● Document extract
These results also showed that increases in perceived dangerousness of people with all substance use disorders were associated with increases in public stigma, except for alcohol use disorder, which is likely due to alcohol being legal, more familiar to more people and more likely to be personally experienced at lower levels of exposure than those associated with typical alcohol-specific and related harms, and the general social acceptability of its use.
The study was conducted in the United States. Results may not generalize to other countries, such as countries with stricter laws and less favorable views of substance use or vice versa.
The survey was conducted at one time point. This study design prevents the researchers from being able to conclude that the associations between preferences for abstinence-based recovery and greater stigma towards substances is casual.
Given effects that were small in magnitude (despite statistical significance, a function of the study’s larger sample size), it is unclear to how these results may actually translate into real-world relationships between prioritizing different elements of recovery and stigma.
BOTTOM LINE
Being more likely to define recovery foremost as no use of any substances was generally associated with greater stigma towards individuals with current active substance use disorder who are still using the substance, though the magnitude of differences were small. That said, such small effects, at scale may make a major difference. It is possible that policies which promote recovery as taking many forms including reduced use, and involving several dimensions of personal growth and well-being could reduce stigma, but more research is needed given the specific design elements of the current study.

[Saved entries]
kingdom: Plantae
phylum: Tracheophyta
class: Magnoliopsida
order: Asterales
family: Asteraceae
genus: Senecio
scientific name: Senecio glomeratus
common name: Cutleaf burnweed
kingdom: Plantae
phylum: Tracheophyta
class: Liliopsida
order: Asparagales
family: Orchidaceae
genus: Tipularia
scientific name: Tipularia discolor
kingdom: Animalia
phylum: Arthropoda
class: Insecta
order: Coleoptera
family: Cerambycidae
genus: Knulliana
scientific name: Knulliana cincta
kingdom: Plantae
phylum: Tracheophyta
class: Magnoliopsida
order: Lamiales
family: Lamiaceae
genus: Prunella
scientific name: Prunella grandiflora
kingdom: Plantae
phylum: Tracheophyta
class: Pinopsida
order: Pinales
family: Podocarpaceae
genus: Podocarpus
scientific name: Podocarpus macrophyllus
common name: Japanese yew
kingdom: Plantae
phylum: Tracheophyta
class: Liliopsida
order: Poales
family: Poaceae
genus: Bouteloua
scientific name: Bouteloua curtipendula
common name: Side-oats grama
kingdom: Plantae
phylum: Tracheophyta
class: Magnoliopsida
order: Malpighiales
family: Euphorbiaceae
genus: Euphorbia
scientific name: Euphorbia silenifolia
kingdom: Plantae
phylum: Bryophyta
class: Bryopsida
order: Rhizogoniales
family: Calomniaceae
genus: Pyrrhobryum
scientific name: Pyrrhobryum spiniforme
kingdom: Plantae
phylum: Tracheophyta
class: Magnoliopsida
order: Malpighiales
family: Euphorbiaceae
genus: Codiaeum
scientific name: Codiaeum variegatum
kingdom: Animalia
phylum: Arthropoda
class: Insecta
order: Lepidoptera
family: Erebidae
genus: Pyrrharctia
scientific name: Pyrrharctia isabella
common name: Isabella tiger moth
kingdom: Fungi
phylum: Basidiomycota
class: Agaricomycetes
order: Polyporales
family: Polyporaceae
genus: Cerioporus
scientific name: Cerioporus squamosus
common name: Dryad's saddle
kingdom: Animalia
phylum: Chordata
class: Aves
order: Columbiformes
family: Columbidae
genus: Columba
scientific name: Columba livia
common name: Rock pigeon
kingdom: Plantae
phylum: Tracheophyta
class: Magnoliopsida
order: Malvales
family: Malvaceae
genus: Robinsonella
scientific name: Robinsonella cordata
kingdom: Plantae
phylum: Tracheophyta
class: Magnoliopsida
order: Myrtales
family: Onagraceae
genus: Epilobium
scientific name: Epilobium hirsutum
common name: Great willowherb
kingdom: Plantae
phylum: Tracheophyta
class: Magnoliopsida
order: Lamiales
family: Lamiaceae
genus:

● Questions
1 - Answer these questions about the excerpt on recovery and stigma:
(a) Which substance use disorder was the exception to the link between perceived dangerousness and public stigma?
(b) In what country was the study conducted?
(c) What does the excerpt say produced statistical significance despite the small effects?
2 - Can you carry on the excerpt on recovery and stigma, starting after its final sentence?

● Answers provided
1 -
(a) Alcohol use disorder.
(b) The United States.
(c) The study's larger sample size.

2 -
For individuals and families seeking recovery: Describing recovery as taking many forms and involving several dimensions of personal growth and well-being could reduce public stigma, but more research is needed.
For treatment professionals and treatment systems: Describing recovery as taking many forms and involving several dimensions of personal growth and well-being could reduce public stigma, which would ultimately increase the number of people receiving care, but more research is needed.
For scientists: Studies like these which examine the contributors and nature of public stigma toward individuals with substance use disorder are important to informing policies and campaigns that can help to reduce this stigma and ultimately increase access to treatment and recovery support services. Future work that employs stronger empirical measures of the constructs at hand, while also controlling for potential confounders, would help build on this well-intentioned, but limited study.
For policy makers: Describing recovery as taking many forms and involving several dimensions of personal growth and well-being could reduce public stigma, which would ultimately increase the number of people receiving care, but more research is needed.